Kākāpō have returned to the North Island for the first time in more than 60 years. The four Kākāpō, named Bunker, Māhutonga, Ōtepoti and Motupōhue, have been rehomed from remote Fiordland to Waikato. Photo / Jake Osborne
Four of the world’s rarest flightless parrots have been relocated to New Zealand’s North Island as the Kākāpō breeding programme expands from Whenua Hou/Codfish Island.
Bunker, Māhutonga, Ōtepoti and Motupōhue arrived in their new habitat at the Maungatautari Ecological Island in Waikato shortly after 3pm yesterday, after making the 1000-kilometre journey from remote Fiordland.
The translocation was made by the Department of Conservation (DoC) in partnership with Ngāi Tahu and Air New Zealand.
Deidre Vercoe, DoC’s manager for kākāpō, said that the move was a historic moment for New Zealand’s natural taonga.
“Until now, kākāpō have been contained to a few predator-free offshore islands, so to have them now returning to the mainland is a major achievement for all involved,” Vercoe said.
The birds were last seen in the North Island in the mid 1960s and completely vanished from mainland New Zealand by the 1980s.
After being eradicated from the mainland by predators, kākāpō were brought near extinction, with numbers plummeting to just 51 of the rare birds in 1995s.
With numbers rebounding to over 250 last year, the breeding programme run by DoC and Ngāi Tahu is running out of space on Codfish Island and looking for suitable habitats elsewhere in New Zealand.
Their new home at the Sanctuary Mountain Maungatautari was selected for its old-growth rimu forest, which is an important food source for the birds, and is around twice the size of their old home on Whenua Hou.
Although surrounded by a 47km predator fence, the birds are technically living wild in the sanctuary.
Dr Janelle Ward, the sanctuary’s biodiversity team leader, said it was the product of “decades of collaboration” to find out where the birds could thrive.
“It’s a historic day,” said Tali Jellyman, experience manager for the sanctuary.

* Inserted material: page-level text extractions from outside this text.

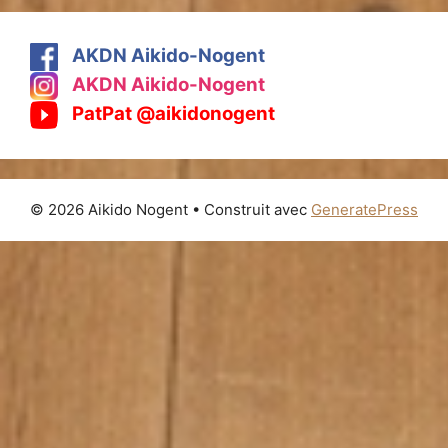
AKDN Aikido-Nogent
AKDN Aikido-Nogent
PatPat @aikidonogent
© 2026 Aikido Nogent
• Construit avec
GeneratePress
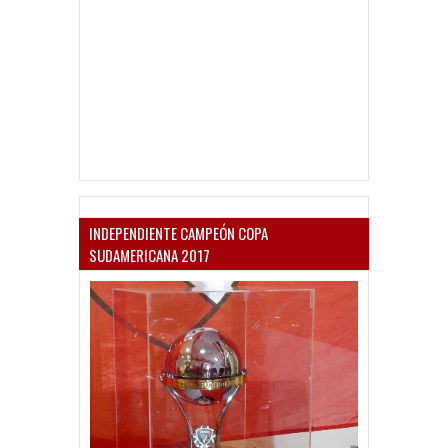
INDEPENDIENTE CAMPEÓN COPA
SUDAMERICANA 2017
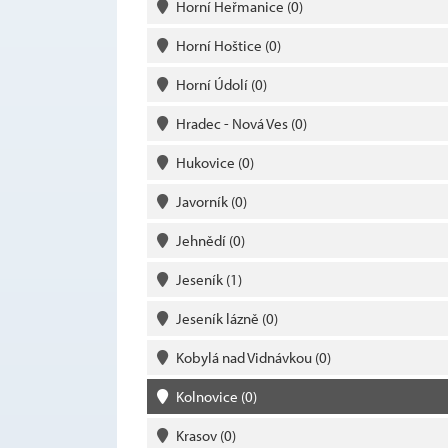
Horní Heřmanice
(0)
Horní Hoštice
(0)
Horní Údolí
(0)
Hradec - Nová Ves
(0)
Hukovice
(0)
Javorník
(0)
Jehnědí
(0)
Jeseník
(1)
Jeseník lázně
(0)
Kobylá nad Vidnávkou
(0)
Kolnovice
(0)
Krasov
(0)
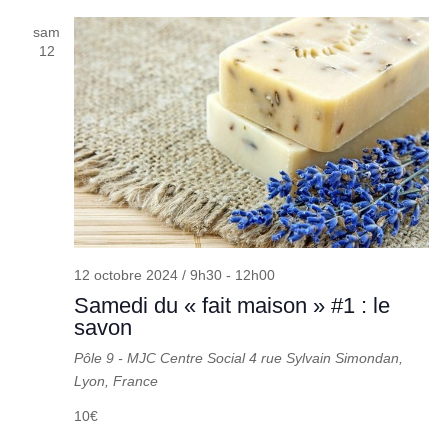
sam
12
12 octobre 2024 / 9h30
-
12h00
Samedi du « fait maison » #1 : le
savon
Pôle 9 - MJC Centre Social
4 rue Sylvain Simondan,
Lyon, France
10€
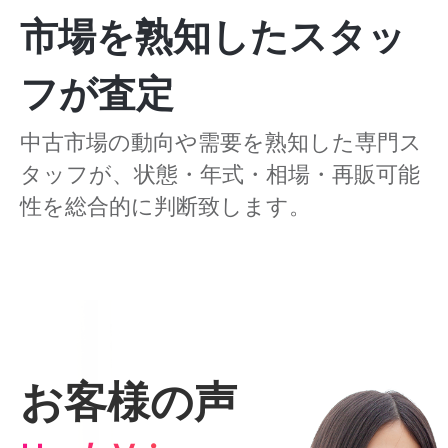
市場を熟知したスタッ
フが査定
中古市場の動向や需要を熟知した専門ス
タッフが、状態・年式・相場・再販可能
性を総合的に判断致します。
お客様の声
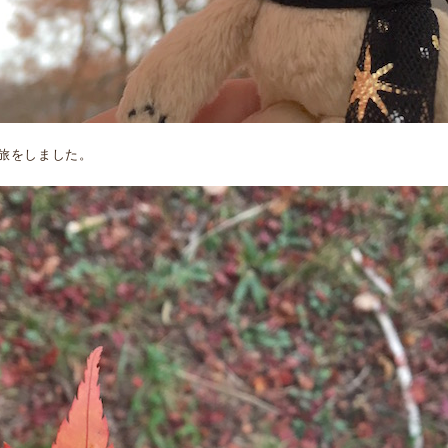
旅をしました。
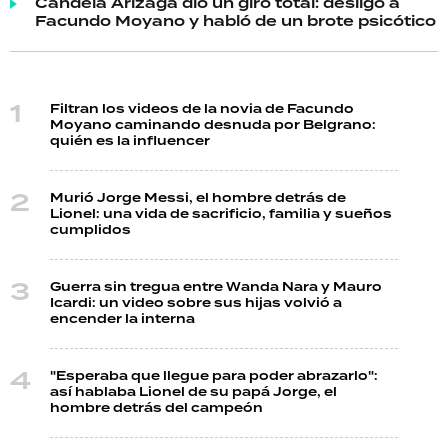
Candela Arizaga dio un giro total: desligó a
Facundo Moyano y habló de un brote psicótico
Filtran los videos de la novia de Facundo
Moyano caminando desnuda por Belgrano:
quién es la influencer
Murió Jorge Messi, el hombre detrás de
Lionel: una vida de sacrificio, familia y sueños
cumplidos
Guerra sin tregua entre Wanda Nara y Mauro
Icardi: un video sobre sus hijas volvió a
encender la interna
"Esperaba que llegue para poder abrazarlo":
así hablaba Lionel de su papá Jorge, el
hombre detrás del campeón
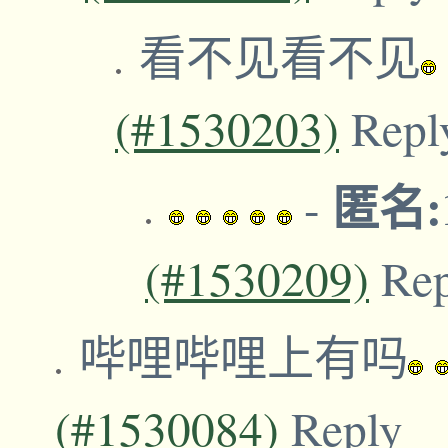
看不见看不见
(#1530203)
Repl
匿名:1
-
(#1530209)
Re
哔哩哔哩上有吗
(#1530084)
Reply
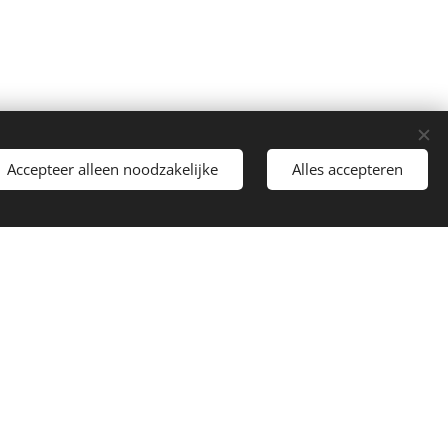
Accepteer alleen noodzakelijke
Alles accepteren
ieden wij volgende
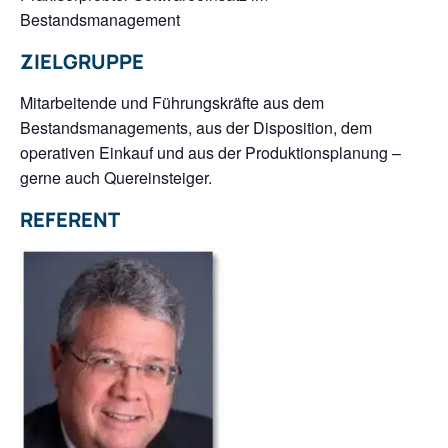
Bestandsmanagement
ZIELGRUPPE
Mitarbeitende und Führungskräfte aus dem
Bestandsmanagements, aus der Disposition, dem
operativen Einkauf und aus der Produktionsplanung –
gerne auch Quereinsteiger.
REFERENT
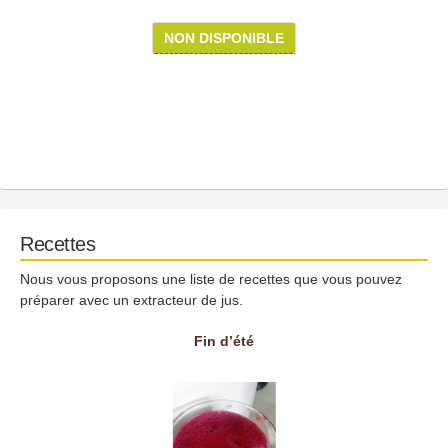
NON DISPONIBLE
Recettes
Nous vous proposons une liste de recettes que vous pouvez
préparer avec un extracteur de jus.
Fin d’été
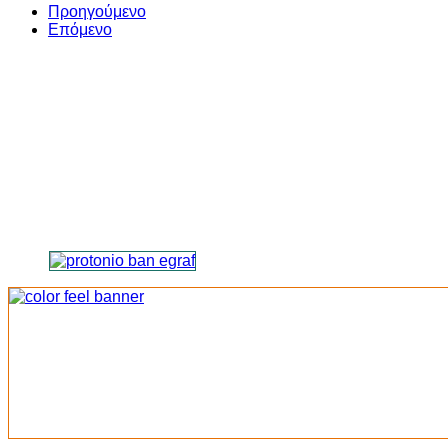
Share
Προηγούμενο
Επόμενο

“We’ve one volunteer who saw the last kākāpō at Mt Bruce in the 1970s, they didn’t think they’d live to see them return to the North Island,” Jellyman said.
The new residents were greeted at a pōwhiri and celebration at the Pōhara Marae, and released into the 4300 hectare mountain.
Co-chair of the Ngāti Koroki Kahukura Trust, Rahui Papa, said it was “a privilege to be entrusted with taonga from Te Waipounamu”.
The four kākāpō moved are all males and there is no breeding programme at Maungatautari, but there will be valuable lessons for how the birds take to a new habitat from the offshore islands kākāpō can live in, giving hope for more translocations.
The sanctuary is open to the public, with the 7.3km Wairere Traverse being a popular walk over the mountain. However it is stressed that the birds are wild in the park and not on public display.
As one of the largest fenced, invasive-predator-free enclosures in the world, Vercoe says they will be very hard to spot, but lucky visitors might hear them.
“The potential to hear their distinctive ‘booming’ calls across the Waikato landscape for the first time in generations is an important milestone,” she said.